TEXT PROVIDED: Begin
AMD Launches 12-Core ‘Magny-Cours’ Opteron Chip

AMD is rolling out its 12-core Opteron chip a day before Intel unveils its eight-core “Nehalem EX” Xeon processors for four-socket servers

The two-socket space continues to be “the sweet spot” for x86 servers, Longoria said, accounting for 75 percent of the market. Single-socket servers make up about 20 percent, with four- and eight-socket systems accounting for about 5 percent, she said.

AMD’s Magny-Cours chips offer twice the performance of the company’s Istanbul chips, support for four channels of DDR3 memory for up to 2.5 times the overall memory bandwidth and 33 percent more memory channels than Intel’s two-socket offerings, she said.

AMD’s chips also have up to 12 DIMMs per processor, which is important for memory-intensive workloads in such areas as virtualisation, database and HPC (high-performance computing).
TEXT PROVIDED: End
» **EXERCISES TO COMPLETE**
1 - Answer these from the AMD chip article:
(a) What share of the x86 server market do two-socket servers make up?
(b) How many channels of DDR3 memory do the Magny-Cours chips support?
(c) Up to how many DIMMs per processor do AMD's chips have?
2 - Name every server size, by number of sockets, that the AMD chip article mentions.
3 - Pick up the AMD chip article after its last sentence and keep writing.
The data after this point comes from a separate source, not from the AMD chip article.
SUPPLIED INFORMATION: Begin
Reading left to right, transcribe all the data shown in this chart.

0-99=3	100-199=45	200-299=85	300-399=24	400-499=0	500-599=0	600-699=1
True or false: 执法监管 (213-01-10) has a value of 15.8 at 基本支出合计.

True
SUPPLIED INFORMATION: End
» **LIST OF ANSWERS**
1 -
(a) 75 percent
(b) Four
(c) 12

2 - Single-socket, two-socket, four-socket, eight-socket

3 -
Four socket servers make economical sense

Longoria said AMD also is removing the “4P tax,” offering a processor that can run in both four- and two-socket servers and that is priced aggressively. The highest-cost Opteron 6000 comes in at $1,386 (£925) per 1,000 units sold, compared with $2,649 (£1,768) for AMD’s Opteron 8000 chips and $3,600 (£2,402) for Intel’s four-socket chips.

“Economically, [four-socket servers are] something that makes sense to people now,” she said. “This is why 4P is going to make sense for more people.”

AMD officials also are looking to drive down power costs with the new Opterons. New features include C1E Power State, which can shut off more parts of the processor when it’s idle, putting it into a “deeper sleep state,” Longoria said.

With the new Cool Speed technology, the chip will go into lower power states when they hit temperature limits set by the IT administrator, enabling businesses to better balance performance and power consumption.

AMD’s Advanced Platform Management Link ties into system management consoles offers by OEMs, enabling IT administrators to closely monitor the power and cooling of the processor itself. AMD also is offering lower memory voltage option of 1.35 volts—rather than just the traditional 1.5 volts—in both Magny-Cours and Lisbon, which will be important to highly dense environments such as cloud computing, Longoria said.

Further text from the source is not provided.